Vern had many different jobs during his lifetime, which included being a researcher in Alaska; a Zodiac driver in Antarctica; a fisherman off Cape Cod; a business manager, painter, and realtor on Martha’s Vineyard; a naturalist on Nantucket; a writer; and a radio commentator. No matter his career choice of the moment, he was always birding.

His fondness for island living and birding was well known. Monomoy Island, Martha’s Vineyard, Monhegan Island, and Nantucket were favorites of his. His last stop was Nantucket and he quickly became an integral part of the island community. He started the wonderful Nantucket Bird Festival, designed for birders and nonbirders, islanders and mainlanders to enjoy an awesome few days of birding and socializing in a unique and special place. The list of rare birds found during this festival in a few short years is amazing: Magnificent Frigatebird, Western Kingbird, Scissor-tailed Flycatcher, Townsend’s Solitaire, Calliope Hummingbird, and the mega Gray-tailed Tattler. All of these birds speak volumes to Vern’s vision.

Wherever Vern called home, he made many friends. Vern introduced birds to many and had time for all. Beginning and experienced birders alike could find a friend in common. Some of our greatest friendships are the direct result of Vern’s natural openness.

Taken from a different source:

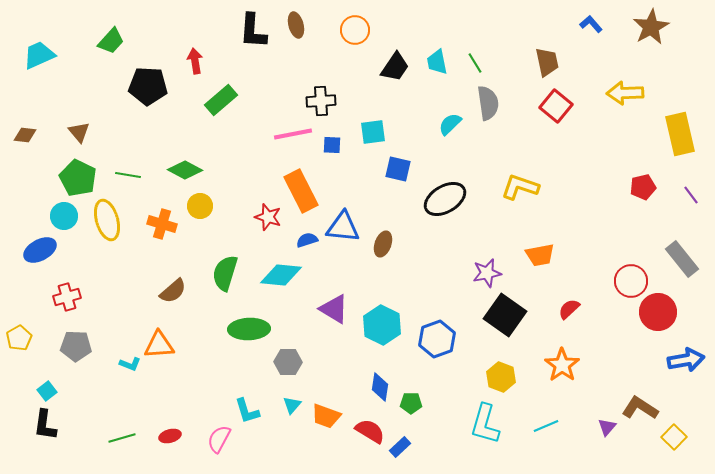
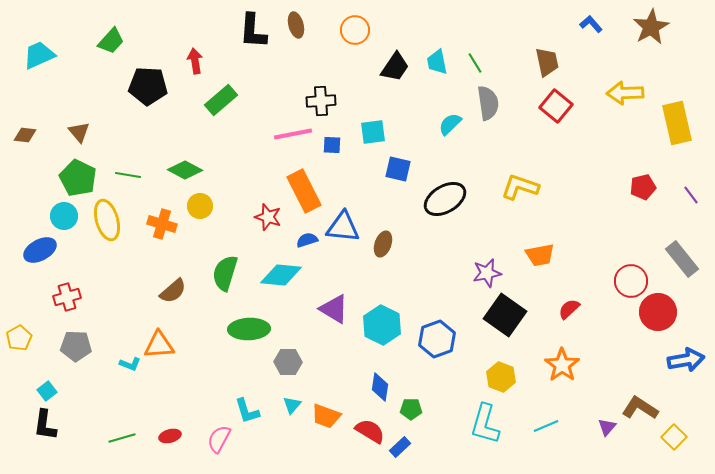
yellow rectangle at (680, 134): moved 3 px left, 11 px up
orange rectangle at (301, 191): moved 3 px right
green pentagon at (411, 403): moved 6 px down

When Jeremiah and I bird and visit Martha’s Vineyard or Nantucket we are met with open arms by amazing people. These friendships were a gift from our dear friend Vern and will help his memory live on forever. Wherever we bird, Vern will be at our side. In a story on the Red-footed Falcon for ABC News, Peter Jennings wrote, “The 50 million birders of America have a lot to thank Vernon Laux for.” We couldn’t agree more!